* _AVAILABLE DATA_
>>>>
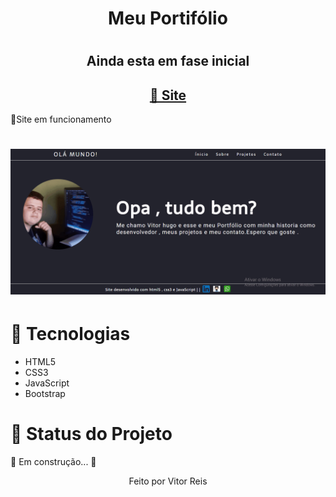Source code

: 
<h1 align="center" >Meu Portifólio<h1>
<h2 align="center">Ainda esta em fase inicial</h2>

<h2 color="blue" align="center">
<a href="https://VitorHRD.github.io/Portifolio/">🔗 Site</a>
</h2

<h1 align="center"> 🚀Site em funcionamento<h1>
<img src="./imagens/gif3.gif"></img>
<h1>🚀 Tecnologias</h1>
 
 <ul>
     <li> HTML5
      <li> CSS3
       <li> JavaScript
        <li> Bootstrap
 </ul>
 
<h1 > 🚀 Status do Projeto </h1>
 
 <p > 🚧   Em construção... 🚧 </p>
 
 
 <p align="center">Feito por Vitor Reis</p>
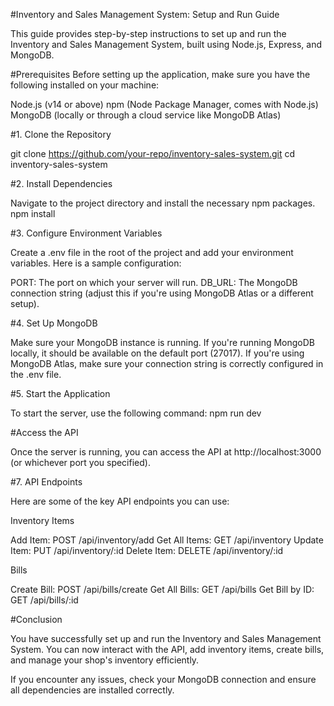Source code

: #Inventory and Sales Management System: Setup and Run Guide

This guide provides step-by-step instructions to set up and run the Inventory and Sales Management System, built using Node.js, Express, and MongoDB.

#Prerequisites
Before setting up the application, make sure you have the following installed on your machine:

Node.js (v14 or above)
npm (Node Package Manager, comes with Node.js)
MongoDB (locally or through a cloud service like MongoDB Atlas)

#1. Clone the Repository

git clone https://github.com/your-repo/inventory-sales-system.git
cd inventory-sales-system

#2. Install Dependencies

Navigate to the project directory and install the necessary npm packages.
npm install

#3. Configure Environment Variables

Create a .env file in the root of the project and add your environment variables. Here is a sample configuration:

PORT: The port on which your server will run.
DB_URL: The MongoDB connection string (adjust this if you're using MongoDB Atlas or a different setup).

#4. Set Up MongoDB

Make sure your MongoDB instance is running. If you're running MongoDB locally, it should be available on the default port (27017). If you're using MongoDB Atlas, make sure your connection string is correctly configured in the .env file.

#5. Start the Application

To start the server, use the following command:
npm run dev

#Access the API

Once the server is running, you can access the API at http://localhost:3000 (or whichever port you specified).

#7. API Endpoints

Here are some of the key API endpoints you can use:

Inventory Items

Add Item: POST /api/inventory/add
Get All Items: GET /api/inventory
Update Item: PUT /api/inventory/:id
Delete Item: DELETE /api/inventory/:id

Bills

Create Bill: POST /api/bills/create
Get All Bills: GET /api/bills
Get Bill by ID: GET /api/bills/:id

#Conclusion

You have successfully set up and run the Inventory and Sales Management System. You can now interact with the API, add inventory items, create bills, and manage your shop's inventory efficiently.

If you encounter any issues, check your MongoDB connection and ensure all dependencies are installed correctly.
<<<<
* _WORK INSTRUCTIONS_
Count the lines above that contain the string "with", matching case exactly, and give only the number.

* _ANSWER TO THE EXERCISE_
2